Artificial Intelligence for Quantitative Trading

Project Summary

The project is aimed to create a reliable machine-learning model for stock trading by deriving various stock market indicators for data enrichment and implementing various labeling techniques. As the stock data is highly volatile, to improve model performance our research is focused mainly on the Feature Importance and Explainability of the model towards the output prediction. One of these techniques is the SHAP method, used to explain how each feature affects the model and allows local and global analysis for the dataset and problem at hand. It can tell us how each model feature has contributed to an individual prediction.
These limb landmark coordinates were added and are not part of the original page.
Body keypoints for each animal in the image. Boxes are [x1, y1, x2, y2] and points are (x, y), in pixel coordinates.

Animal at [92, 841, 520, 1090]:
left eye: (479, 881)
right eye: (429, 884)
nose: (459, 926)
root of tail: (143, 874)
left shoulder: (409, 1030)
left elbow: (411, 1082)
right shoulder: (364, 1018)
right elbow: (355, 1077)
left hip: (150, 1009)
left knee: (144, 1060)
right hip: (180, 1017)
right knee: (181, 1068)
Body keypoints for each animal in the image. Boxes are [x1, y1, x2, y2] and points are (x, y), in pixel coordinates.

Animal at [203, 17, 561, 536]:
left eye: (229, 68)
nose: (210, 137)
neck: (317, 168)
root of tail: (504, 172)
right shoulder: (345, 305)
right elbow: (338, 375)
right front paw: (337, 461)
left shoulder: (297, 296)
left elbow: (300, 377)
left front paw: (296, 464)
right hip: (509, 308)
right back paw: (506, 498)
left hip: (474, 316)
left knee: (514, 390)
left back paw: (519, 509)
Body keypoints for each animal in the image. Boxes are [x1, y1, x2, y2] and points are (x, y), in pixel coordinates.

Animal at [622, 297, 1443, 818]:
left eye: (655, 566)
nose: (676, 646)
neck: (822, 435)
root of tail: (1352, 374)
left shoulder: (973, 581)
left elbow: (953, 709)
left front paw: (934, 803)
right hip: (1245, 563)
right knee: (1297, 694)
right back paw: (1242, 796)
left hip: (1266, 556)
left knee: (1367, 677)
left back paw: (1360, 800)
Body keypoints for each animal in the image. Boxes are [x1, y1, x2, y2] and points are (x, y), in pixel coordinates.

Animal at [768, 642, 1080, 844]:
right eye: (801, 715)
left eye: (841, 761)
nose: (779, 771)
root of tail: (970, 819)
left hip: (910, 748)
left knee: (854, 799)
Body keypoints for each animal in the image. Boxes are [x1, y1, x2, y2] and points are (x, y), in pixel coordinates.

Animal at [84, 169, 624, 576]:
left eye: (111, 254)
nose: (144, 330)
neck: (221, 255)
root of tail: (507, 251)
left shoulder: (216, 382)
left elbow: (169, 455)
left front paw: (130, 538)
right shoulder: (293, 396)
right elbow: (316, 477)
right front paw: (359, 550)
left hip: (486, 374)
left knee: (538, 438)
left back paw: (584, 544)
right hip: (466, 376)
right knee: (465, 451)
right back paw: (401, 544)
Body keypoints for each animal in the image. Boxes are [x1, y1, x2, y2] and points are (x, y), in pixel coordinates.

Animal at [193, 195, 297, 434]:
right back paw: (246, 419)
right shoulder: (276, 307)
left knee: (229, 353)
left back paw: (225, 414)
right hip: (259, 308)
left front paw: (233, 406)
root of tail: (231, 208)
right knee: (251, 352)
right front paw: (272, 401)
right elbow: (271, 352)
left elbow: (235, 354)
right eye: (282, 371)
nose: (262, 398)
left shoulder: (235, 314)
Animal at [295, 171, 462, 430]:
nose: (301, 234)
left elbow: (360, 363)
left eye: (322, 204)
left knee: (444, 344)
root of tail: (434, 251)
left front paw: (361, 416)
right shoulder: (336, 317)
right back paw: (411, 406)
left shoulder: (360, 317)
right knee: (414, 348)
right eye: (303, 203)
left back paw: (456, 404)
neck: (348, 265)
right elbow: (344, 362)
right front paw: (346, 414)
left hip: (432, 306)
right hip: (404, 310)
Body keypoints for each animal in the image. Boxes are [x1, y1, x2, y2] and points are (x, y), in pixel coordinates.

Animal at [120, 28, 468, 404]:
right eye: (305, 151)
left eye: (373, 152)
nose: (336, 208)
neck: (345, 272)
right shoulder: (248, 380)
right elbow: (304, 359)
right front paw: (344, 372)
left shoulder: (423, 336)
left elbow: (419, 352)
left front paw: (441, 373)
By aggregating SHAP values, we can also understand trends across multiple predictions, identify, and visualize important relationships in our model. 

Oral Presentation Video

Project Files

Below is the list of project files related to the project plan, milestone presentations, CDay submissions, and jupyter notebook (python code).

Explainability of The Model

Machine Learning models are often black boxes that make their interpretation difficult. In order to understand what are the main features that affect the output of the model, we worked on explainable Machine Learning techniques that unravel some of these aspects. One of these techniques is the SHAP method, used to explain how each feature affects the model and allows local and global analysis for the dataset and problem at hand. SHAP is the most powerful Python package for understanding and debugging models. It can tell us how each model feature has contributed to an individual prediction. By aggregating SHAP values, we can also understand trends across multiple predictions, and identify and visualize important relationships in our model.

Shapley Values

Waterfall Plot

There are 19 SHAP values for each of the observations (rows). That is one SHAP value for each feature in our model. We have used the waterfall function to visualize the SHAP values of the first observation. E[f(x)] = 0.393 gives the average predicted labels across all the observations. f(x) = 1 is the predicted label value for this particular row. The SHAP values are all the values in between. For example, the Close value has increased the predicted label value by 0.1. There will be a unique waterfall plot for every observation in the dataset. In each case, the SHAP values tell us how the features have contributed to the prediction when compared to the mean prediction. Large positive/negative values indicate that the feature had a significant impact on the model’s prediction.

Bar Plot

The bar plot will tell us which features are most important. For each feature, we have calculated the mean SHAP value across all observations. Specifically, we take the mean of the absolute values as we do not want positive and negative values to offset each other. There is one bar for each feature. For example, we can see that SMA200 has the largest mean SHAP value. Features that have made large positive/negative contributions will have a large mean SHAP value. In other words, these are the features that have had a significant impact on the model’s predictions.

Beeswarm Plot

The beeswarm plot is the most useful, it visualizes all the SHAP values. On the y-axis, the values are grouped by feature. For each group, the color of the points is determined by the feature value. The beeswarm plot can be used to highlight important relationships. We can also start to understand the nature of these relationships. For SMA300, notice how as the feature value increases the SHAP values increase. It tells us that larger values for SMA300 will lead to a higher predicted label. You may have noticed that OBV has the opposite relationship. Looking at the beeswarm plot, we can see that larger values for this feature are associated with smaller SHAP values.

Results:

After implementing Shapley values and multiple feature selection strategies and understanding each feature contribution towards the model selection, we have compared the performance of the Random Forest model on test data against the feature selection strategies by selecting only the features that have high impact on model prediction. We can observe an increase in accuracies, precision and recall values.